» **EXERCISE DESCRIPTION**: Once you have read the data below, print all of it exactly.

Saved data entries:
::::
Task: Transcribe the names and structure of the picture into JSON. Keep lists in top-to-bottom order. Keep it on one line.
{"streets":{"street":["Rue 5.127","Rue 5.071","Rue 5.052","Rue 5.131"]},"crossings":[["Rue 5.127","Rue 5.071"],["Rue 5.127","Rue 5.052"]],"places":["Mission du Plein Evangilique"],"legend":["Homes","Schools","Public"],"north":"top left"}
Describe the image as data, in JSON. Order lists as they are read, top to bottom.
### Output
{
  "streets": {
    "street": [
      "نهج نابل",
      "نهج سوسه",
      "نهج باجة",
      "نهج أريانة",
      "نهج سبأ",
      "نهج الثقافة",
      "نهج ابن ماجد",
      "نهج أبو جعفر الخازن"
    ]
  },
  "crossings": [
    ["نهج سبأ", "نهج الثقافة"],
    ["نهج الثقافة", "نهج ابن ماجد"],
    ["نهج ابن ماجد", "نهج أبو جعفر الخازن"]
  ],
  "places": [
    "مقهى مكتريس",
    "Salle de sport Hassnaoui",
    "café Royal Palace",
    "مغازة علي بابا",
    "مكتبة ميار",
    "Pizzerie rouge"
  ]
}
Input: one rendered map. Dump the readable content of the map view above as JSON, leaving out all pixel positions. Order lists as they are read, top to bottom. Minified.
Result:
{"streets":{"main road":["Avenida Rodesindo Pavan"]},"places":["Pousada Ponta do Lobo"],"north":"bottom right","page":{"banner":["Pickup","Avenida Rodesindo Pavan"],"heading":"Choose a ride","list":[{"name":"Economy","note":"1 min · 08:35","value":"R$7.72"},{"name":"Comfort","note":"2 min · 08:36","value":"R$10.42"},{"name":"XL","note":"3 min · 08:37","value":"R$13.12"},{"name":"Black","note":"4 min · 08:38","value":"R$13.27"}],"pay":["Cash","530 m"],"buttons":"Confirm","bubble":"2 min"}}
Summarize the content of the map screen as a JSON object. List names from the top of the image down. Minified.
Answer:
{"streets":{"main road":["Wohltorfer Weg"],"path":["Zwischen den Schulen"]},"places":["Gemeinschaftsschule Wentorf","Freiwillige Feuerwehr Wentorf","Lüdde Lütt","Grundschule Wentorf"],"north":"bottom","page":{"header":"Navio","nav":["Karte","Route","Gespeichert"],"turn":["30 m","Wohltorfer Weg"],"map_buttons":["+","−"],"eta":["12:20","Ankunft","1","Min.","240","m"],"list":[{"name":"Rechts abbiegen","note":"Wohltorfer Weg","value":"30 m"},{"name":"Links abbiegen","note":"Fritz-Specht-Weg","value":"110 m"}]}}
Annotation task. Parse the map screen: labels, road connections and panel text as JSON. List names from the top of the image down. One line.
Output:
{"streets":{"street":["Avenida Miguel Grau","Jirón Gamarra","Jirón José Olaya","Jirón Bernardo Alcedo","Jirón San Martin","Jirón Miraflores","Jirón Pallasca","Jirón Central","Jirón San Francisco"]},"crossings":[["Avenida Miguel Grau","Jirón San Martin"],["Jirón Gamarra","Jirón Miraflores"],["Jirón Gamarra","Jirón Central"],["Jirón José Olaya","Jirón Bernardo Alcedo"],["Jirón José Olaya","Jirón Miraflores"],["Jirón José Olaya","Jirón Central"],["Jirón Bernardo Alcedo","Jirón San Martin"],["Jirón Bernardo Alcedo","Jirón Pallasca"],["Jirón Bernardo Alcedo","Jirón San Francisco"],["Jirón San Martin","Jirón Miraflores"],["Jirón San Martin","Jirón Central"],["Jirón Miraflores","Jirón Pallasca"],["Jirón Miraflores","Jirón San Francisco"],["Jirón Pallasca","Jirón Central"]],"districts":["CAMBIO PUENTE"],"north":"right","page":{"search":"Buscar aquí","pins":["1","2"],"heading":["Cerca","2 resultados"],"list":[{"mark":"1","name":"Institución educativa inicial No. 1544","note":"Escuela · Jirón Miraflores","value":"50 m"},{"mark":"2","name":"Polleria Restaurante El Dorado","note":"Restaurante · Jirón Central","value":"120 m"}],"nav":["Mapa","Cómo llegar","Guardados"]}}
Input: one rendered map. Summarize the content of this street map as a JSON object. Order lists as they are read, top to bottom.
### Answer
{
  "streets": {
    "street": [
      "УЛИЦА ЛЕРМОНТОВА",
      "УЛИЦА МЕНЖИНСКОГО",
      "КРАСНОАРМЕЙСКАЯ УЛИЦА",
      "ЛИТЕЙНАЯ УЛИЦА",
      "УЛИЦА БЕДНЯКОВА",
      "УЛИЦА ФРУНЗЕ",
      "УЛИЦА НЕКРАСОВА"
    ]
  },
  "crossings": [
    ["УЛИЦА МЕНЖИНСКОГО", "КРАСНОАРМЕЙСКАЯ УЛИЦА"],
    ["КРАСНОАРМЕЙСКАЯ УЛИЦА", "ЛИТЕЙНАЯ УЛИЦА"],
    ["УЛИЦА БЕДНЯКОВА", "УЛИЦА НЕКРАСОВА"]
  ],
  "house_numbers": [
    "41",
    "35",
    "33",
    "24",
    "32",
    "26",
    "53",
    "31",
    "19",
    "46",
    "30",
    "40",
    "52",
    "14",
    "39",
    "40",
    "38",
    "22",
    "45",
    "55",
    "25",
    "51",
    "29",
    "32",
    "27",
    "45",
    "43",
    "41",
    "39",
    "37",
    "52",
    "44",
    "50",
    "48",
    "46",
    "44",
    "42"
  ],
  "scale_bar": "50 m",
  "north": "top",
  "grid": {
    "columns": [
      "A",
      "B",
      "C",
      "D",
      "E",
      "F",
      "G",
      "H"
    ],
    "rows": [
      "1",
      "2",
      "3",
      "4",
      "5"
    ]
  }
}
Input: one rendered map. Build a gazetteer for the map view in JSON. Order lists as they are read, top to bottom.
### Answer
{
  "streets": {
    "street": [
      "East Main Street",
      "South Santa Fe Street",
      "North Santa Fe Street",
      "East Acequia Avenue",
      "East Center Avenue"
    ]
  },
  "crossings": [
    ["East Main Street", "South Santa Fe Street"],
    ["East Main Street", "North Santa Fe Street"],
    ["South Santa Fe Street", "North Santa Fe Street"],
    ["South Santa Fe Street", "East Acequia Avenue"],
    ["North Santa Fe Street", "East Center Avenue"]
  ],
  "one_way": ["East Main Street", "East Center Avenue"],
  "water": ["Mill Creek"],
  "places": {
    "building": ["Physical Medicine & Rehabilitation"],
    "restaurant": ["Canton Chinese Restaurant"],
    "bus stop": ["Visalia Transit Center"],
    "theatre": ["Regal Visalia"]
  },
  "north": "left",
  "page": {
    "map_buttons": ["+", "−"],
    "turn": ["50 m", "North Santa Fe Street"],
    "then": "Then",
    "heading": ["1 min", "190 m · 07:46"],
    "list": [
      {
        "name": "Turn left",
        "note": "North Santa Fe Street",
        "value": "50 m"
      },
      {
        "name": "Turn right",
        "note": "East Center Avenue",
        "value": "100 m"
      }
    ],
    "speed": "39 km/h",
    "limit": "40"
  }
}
::::
» **FINAL ANSWER**:
Task: Transcribe the names and structure of the picture into JSON. Keep lists in top-to-bottom order. Keep it on one line.
{"streets":{"street":["Rue 5.127","Rue 5.071","Rue 5.052","Rue 5.131"]},"crossings":[["Rue 5.127","Rue 5.071"],["Rue 5.127","Rue 5.052"]],"places":["Mission du Plein Evangilique"],"legend":["Homes","Schools","Public"],"north":"top left"}
Describe the image as data, in JSON. Order lists as they are read, top to bottom.
### Output
{
  "streets": {
    "street": [
      "نهج نابل",
      "نهج سوسه",
      "نهج باجة",
      "نهج أريانة",
      "نهج سبأ",
      "نهج الثقافة",
      "نهج ابن ماجد",
      "نهج أبو جعفر الخازن"
    ]
  },
  "crossings": [
    ["نهج سبأ", "نهج الثقافة"],
    ["نهج الثقافة", "نهج ابن ماجد"],
    ["نهج ابن ماجد", "نهج أبو جعفر الخازن"]
  ],
  "places": [
    "مقهى مكتريس",
    "Salle de sport Hassnaoui",
    "café Royal Palace",
    "مغازة علي بابا",
    "مكتبة ميار",
    "Pizzerie rouge"
  ]
}
Input: one rendered map. Dump the readable content of the map view above as JSON, leaving out all pixel positions. Order lists as they are read, top to bottom. Minified.
Result:
{"streets":{"main road":["Avenida Rodesindo Pavan"]},"places":["Pousada Ponta do Lobo"],"north":"bottom right","page":{"banner":["Pickup","Avenida Rodesindo Pavan"],"heading":"Choose a ride","list":[{"name":"Economy","note":"1 min · 08:35","value":"R$7.72"},{"name":"Comfort","note":"2 min · 08:36","value":"R$10.42"},{"name":"XL","note":"3 min · 08:37","value":"R$13.12"},{"name":"Black","note":"4 min · 08:38","value":"R$13.27"}],"pay":["Cash","530 m"],"buttons":"Confirm","bubble":"2 min"}}
Summarize the content of the map screen as a JSON object. List names from the top of the image down. Minified.
Answer:
{"streets":{"main road":["Wohltorfer Weg"],"path":["Zwischen den Schulen"]},"places":["Gemeinschaftsschule Wentorf","Freiwillige Feuerwehr Wentorf","Lüdde Lütt","Grundschule Wentorf"],"north":"bottom","page":{"header":"Navio","nav":["Karte","Route","Gespeichert"],"turn":["30 m","Wohltorfer Weg"],"map_buttons":["+","−"],"eta":["12:20","Ankunft","1","Min.","240","m"],"list":[{"name":"Rechts abbiegen","note":"Wohltorfer Weg","value":"30 m"},{"name":"Links abbiegen","note":"Fritz-Specht-Weg","value":"110 m"}]}}
Annotation task. Parse the map screen: labels, road connections and panel text as JSON. List names from the top of the image down. One line.
Output:
{"streets":{"street":["Avenida Miguel Grau","Jirón Gamarra","Jirón José Olaya","Jirón Bernardo Alcedo","Jirón San Martin","Jirón Miraflores","Jirón Pallasca","Jirón Central","Jirón San Francisco"]},"crossings":[["Avenida Miguel Grau","Jirón San Martin"],["Jirón Gamarra","Jirón Miraflores"],["Jirón Gamarra","Jirón Central"],["Jirón José Olaya","Jirón Bernardo Alcedo"],["Jirón José Olaya","Jirón Miraflores"],["Jirón José Olaya","Jirón Central"],["Jirón Bernardo Alcedo","Jirón San Martin"],["Jirón Bernardo Alcedo","Jirón Pallasca"],["Jirón Bernardo Alcedo","Jirón San Francisco"],["Jirón San Martin","Jirón Miraflores"],["Jirón San Martin","Jirón Central"],["Jirón Miraflores","Jirón Pallasca"],["Jirón Miraflores","Jirón San Francisco"],["Jirón Pallasca","Jirón Central"]],"districts":["CAMBIO PUENTE"],"north":"right","page":{"search":"Buscar aquí","pins":["1","2"],"heading":["Cerca","2 resultados"],"list":[{"mark":"1","name":"Institución educativa inicial No. 1544","note":"Escuela · Jirón Miraflores","value":"50 m"},{"mark":"2","name":"Polleria Restaurante El Dorado","note":"Restaurante · Jirón Central","value":"120 m"}],"nav":["Mapa","Cómo llegar","Guardados"]}}
Input: one rendered map. Summarize the content of this street map as a JSON object. Order lists as they are read, top to bottom.
### Answer
{
  "streets": {
    "street": [
      "УЛИЦА ЛЕРМОНТОВА",
      "УЛИЦА МЕНЖИНСКОГО",
      "КРАСНОАРМЕЙСКАЯ УЛИЦА",
      "ЛИТЕЙНАЯ УЛИЦА",
      "УЛИЦА БЕДНЯКОВА",
      "УЛИЦА ФРУНЗЕ",
      "УЛИЦА НЕКРАСОВА"
    ]
  },
  "crossings": [
    ["УЛИЦА МЕНЖИНСКОГО", "КРАСНОАРМЕЙСКАЯ УЛИЦА"],
    ["КРАСНОАРМЕЙСКАЯ УЛИЦА", "ЛИТЕЙНАЯ УЛИЦА"],
    ["УЛИЦА БЕДНЯКОВА", "УЛИЦА НЕКРАСОВА"]
  ],
  "house_numbers": [
    "41",
    "35",
    "33",
    "24",
    "32",
    "26",
    "53",
    "31",
    "19",
    "46",
    "30",
    "40",
    "52",
    "14",
    "39",
    "40",
    "38",
    "22",
    "45",
    "55",
    "25",
    "51",
    "29",
    "32",
    "27",
    "45",
    "43",
    "41",
    "39",
    "37",
    "52",
    "44",
    "50",
    "48",
    "46",
    "44",
    "42"
  ],
  "scale_bar": "50 m",
  "north": "top",
  "grid": {
    "columns": [
      "A",
      "B",
      "C",
      "D",
      "E",
      "F",
      "G",
      "H"
    ],
    "rows": [
      "1",
      "2",
      "3",
      "4",
      "5"
    ]
  }
}
Input: one rendered map. Build a gazetteer for the map view in JSON. Order lists as they are read, top to bottom.
### Answer
{
  "streets": {
    "street": [
      "East Main Street",
      "South Santa Fe Street",
      "North Santa Fe Street",
      "East Acequia Avenue",
      "East Center Avenue"
    ]
  },
  "crossings": [
    ["East Main Street", "South Santa Fe Street"],
    ["East Main Street", "North Santa Fe Street"],
    ["South Santa Fe Street", "North Santa Fe Street"],
    ["South Santa Fe Street", "East Acequia Avenue"],
    ["North Santa Fe Street", "East Center Avenue"]
  ],
  "one_way": ["East Main Street", "East Center Avenue"],
  "water": ["Mill Creek"],
  "places": {
    "building": ["Physical Medicine & Rehabilitation"],
    "restaurant": ["Canton Chinese Restaurant"],
    "bus stop": ["Visalia Transit Center"],
    "theatre": ["Regal Visalia"]
  },
  "north": "left",
  "page": {
    "map_buttons": ["+", "−"],
    "turn": ["50 m", "North Santa Fe Street"],
    "then": "Then",
    "heading": ["1 min", "190 m · 07:46"],
    "list": [
      {
        "name": "Turn left",
        "note": "North Santa Fe Street",
        "value": "50 m"
      },
      {
        "name": "Turn right",
        "note": "East Center Avenue",
        "value": "100 m"
      }
    ],
    "speed": "39 km/h",
    "limit": "40"
  }
}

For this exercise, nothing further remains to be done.